↓↓↓
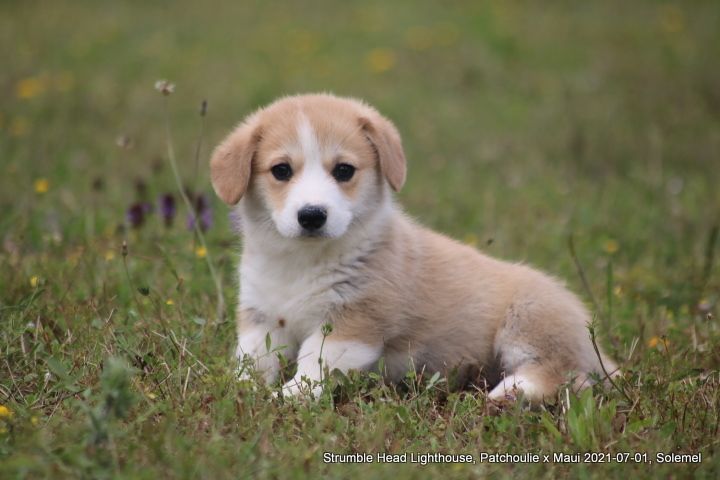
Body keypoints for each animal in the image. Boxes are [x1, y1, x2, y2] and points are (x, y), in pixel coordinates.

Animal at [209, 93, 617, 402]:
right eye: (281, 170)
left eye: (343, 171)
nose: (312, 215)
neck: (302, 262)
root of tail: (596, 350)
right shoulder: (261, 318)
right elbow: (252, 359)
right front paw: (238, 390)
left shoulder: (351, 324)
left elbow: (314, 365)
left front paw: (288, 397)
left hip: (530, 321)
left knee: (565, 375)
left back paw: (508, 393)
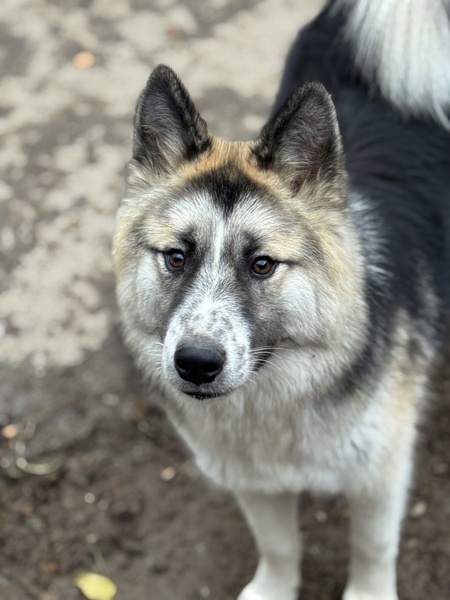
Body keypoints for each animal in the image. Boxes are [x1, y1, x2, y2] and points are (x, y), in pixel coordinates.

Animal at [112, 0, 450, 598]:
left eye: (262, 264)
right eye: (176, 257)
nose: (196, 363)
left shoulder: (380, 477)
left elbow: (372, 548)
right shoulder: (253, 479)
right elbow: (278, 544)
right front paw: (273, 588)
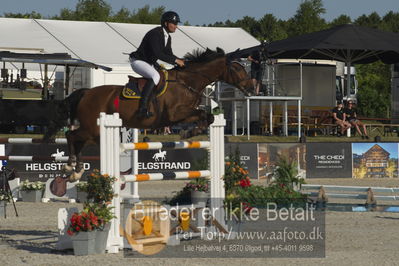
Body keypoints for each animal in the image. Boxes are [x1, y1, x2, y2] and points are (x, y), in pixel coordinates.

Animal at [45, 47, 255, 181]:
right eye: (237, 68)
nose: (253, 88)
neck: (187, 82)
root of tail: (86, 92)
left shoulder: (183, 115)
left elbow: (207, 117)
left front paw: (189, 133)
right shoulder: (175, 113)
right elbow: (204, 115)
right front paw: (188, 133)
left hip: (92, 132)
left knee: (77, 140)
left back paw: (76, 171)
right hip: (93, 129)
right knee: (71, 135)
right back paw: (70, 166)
↑↑↑
↓↓↓
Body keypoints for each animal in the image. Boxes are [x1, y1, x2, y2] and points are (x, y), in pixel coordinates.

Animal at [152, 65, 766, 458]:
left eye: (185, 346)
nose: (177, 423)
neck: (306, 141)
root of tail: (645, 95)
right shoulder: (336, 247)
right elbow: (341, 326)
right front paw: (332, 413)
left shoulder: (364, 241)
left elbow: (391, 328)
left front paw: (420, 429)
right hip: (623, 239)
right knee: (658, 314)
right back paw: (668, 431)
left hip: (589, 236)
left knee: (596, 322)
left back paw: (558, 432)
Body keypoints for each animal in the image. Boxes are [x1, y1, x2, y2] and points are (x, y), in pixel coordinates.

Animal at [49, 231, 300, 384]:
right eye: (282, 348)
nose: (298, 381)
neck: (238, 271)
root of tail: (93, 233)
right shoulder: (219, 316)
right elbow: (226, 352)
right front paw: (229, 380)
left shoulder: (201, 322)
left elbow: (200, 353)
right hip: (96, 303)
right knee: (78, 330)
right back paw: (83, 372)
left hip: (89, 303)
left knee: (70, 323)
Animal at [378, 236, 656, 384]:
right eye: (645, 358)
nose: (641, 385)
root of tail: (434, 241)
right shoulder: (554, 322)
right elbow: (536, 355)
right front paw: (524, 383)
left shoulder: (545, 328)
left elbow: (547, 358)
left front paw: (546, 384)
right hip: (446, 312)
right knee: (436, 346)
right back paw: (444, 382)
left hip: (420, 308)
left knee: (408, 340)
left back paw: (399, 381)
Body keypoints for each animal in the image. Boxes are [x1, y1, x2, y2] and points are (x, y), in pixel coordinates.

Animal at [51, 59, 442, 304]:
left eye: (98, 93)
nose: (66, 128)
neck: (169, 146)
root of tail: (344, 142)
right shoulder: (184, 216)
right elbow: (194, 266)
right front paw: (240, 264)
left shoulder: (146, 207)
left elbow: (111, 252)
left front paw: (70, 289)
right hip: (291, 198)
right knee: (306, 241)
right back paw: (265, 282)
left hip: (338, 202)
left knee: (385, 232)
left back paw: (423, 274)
↑↑↑
↓↓↓
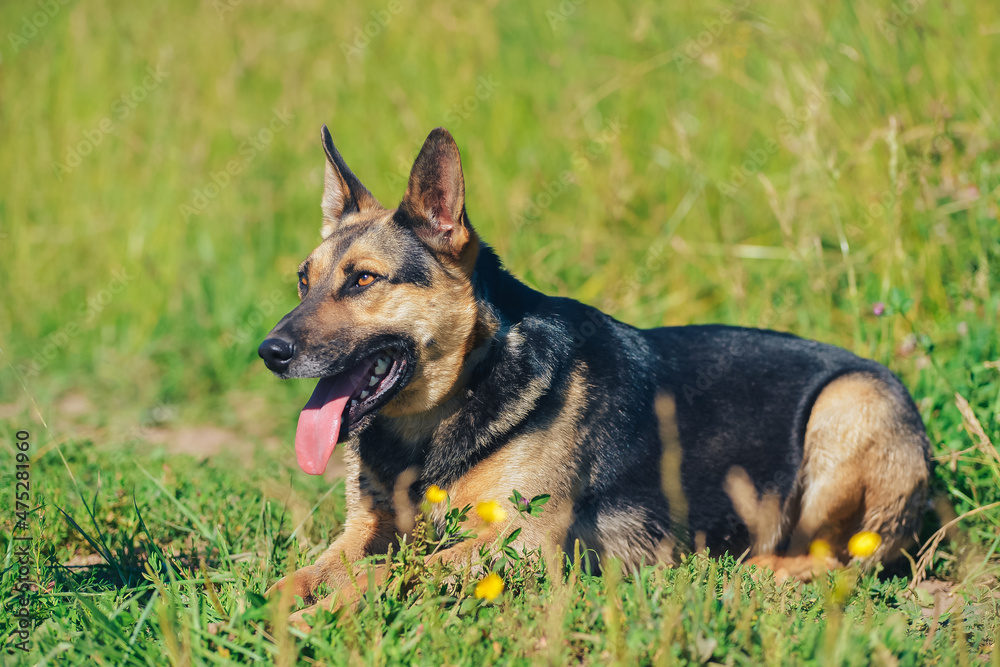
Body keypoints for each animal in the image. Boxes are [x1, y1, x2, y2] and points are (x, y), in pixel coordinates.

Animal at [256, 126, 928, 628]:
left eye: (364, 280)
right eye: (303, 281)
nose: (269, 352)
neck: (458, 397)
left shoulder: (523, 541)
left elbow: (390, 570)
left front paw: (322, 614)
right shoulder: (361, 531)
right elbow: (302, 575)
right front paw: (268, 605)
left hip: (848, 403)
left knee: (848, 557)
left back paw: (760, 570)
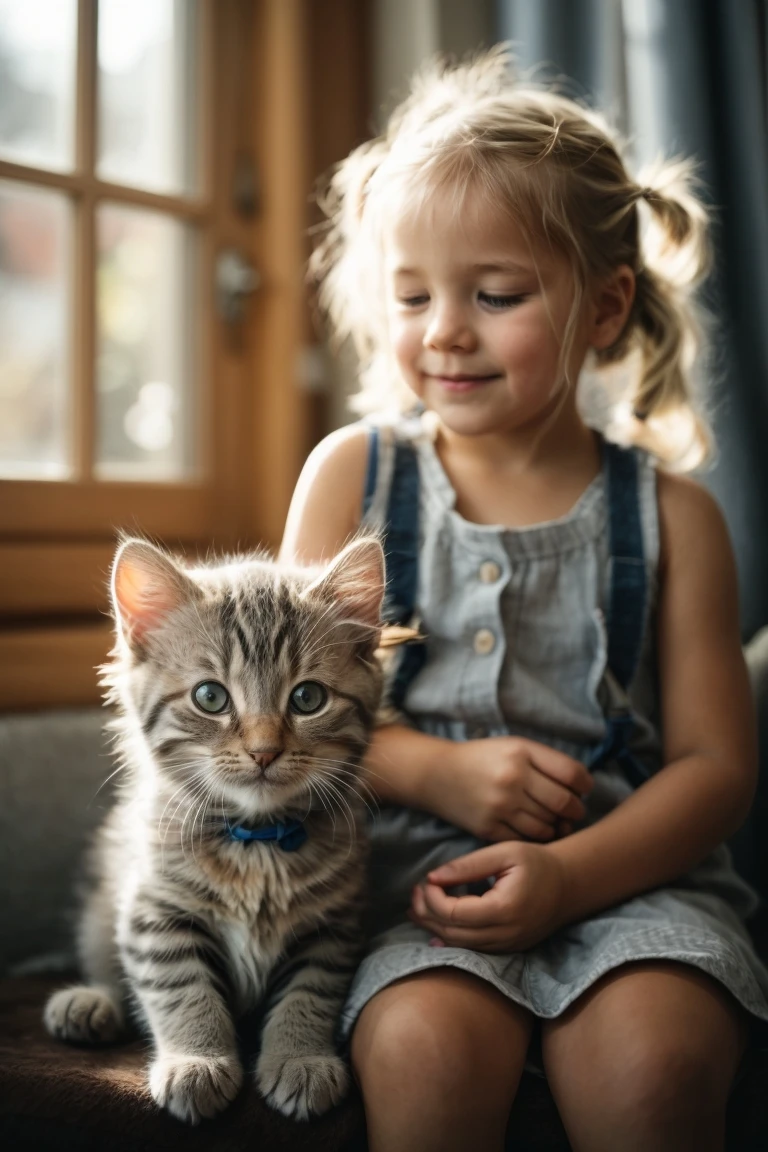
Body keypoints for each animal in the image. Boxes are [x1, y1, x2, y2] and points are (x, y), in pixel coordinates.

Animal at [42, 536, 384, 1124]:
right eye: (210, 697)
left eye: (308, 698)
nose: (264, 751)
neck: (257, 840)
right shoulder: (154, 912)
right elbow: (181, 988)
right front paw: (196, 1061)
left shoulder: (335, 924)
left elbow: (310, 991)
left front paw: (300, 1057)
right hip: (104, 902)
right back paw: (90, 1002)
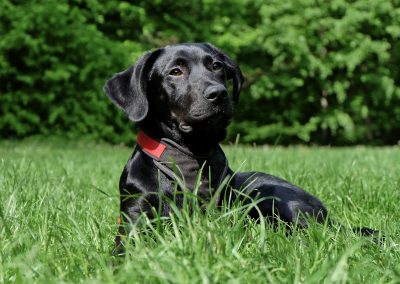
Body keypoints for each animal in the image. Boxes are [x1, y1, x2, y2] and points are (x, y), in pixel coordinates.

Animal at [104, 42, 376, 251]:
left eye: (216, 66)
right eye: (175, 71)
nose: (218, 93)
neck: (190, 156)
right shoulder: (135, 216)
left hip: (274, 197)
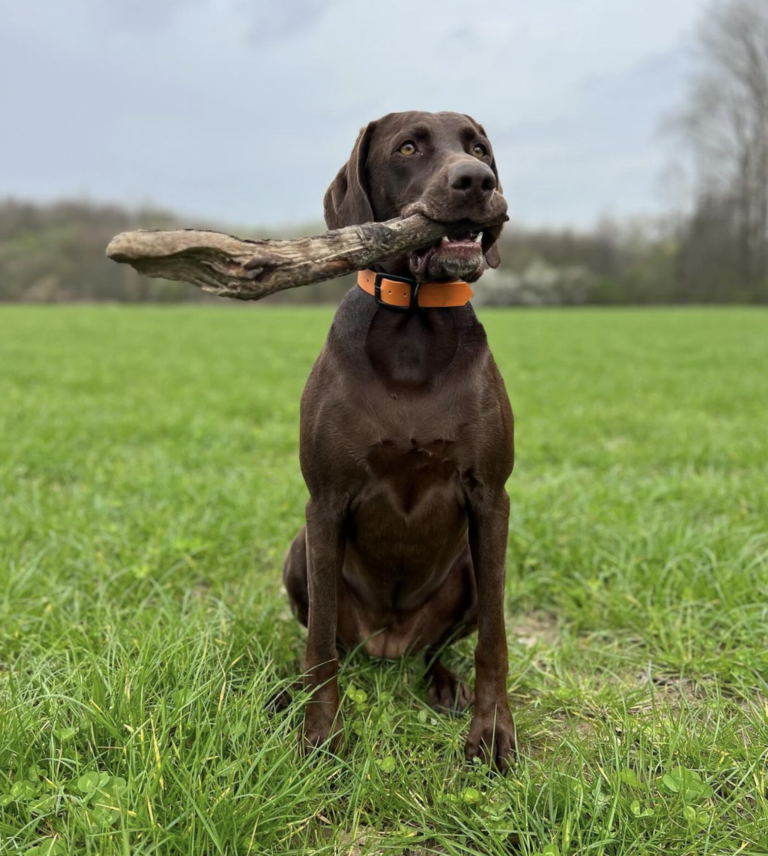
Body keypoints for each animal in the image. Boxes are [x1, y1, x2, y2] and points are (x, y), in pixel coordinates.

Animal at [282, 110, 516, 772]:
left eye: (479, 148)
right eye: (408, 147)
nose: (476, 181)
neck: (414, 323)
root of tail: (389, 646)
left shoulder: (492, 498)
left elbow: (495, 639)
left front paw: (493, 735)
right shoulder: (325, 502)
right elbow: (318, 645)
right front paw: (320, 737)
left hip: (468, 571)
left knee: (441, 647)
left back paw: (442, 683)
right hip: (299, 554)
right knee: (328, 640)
↑↑↑
Exercise details: Please transcribe exactly the lines above from the line that has "left front paw: (420, 429)" up to and including the line that has "root of tail: (434, 241)"; no other line belongs in the answer.

Answer to this problem:
left front paw: (420, 429)
right hip: (623, 239)
right knee: (658, 314)
right back paw: (668, 431)
left hip: (589, 236)
left knee: (596, 322)
left back paw: (558, 432)
Body keypoints for each animal in the image. Boxes are [x1, y1, x2, y2] and points are (x, y), in pixel coordinates.

Animal at [49, 231, 300, 384]:
right eye: (282, 348)
nose: (298, 381)
neck: (238, 271)
root of tail: (93, 233)
right shoulder: (219, 316)
right elbow: (226, 352)
right front paw: (229, 380)
left shoulder: (201, 322)
left elbow: (200, 353)
right hip: (96, 303)
right knee: (78, 330)
right back paw: (83, 372)
left hip: (89, 303)
left knee: (70, 323)
Animal at [378, 236, 656, 384]:
right eye: (645, 358)
nose: (641, 385)
root of tail: (434, 241)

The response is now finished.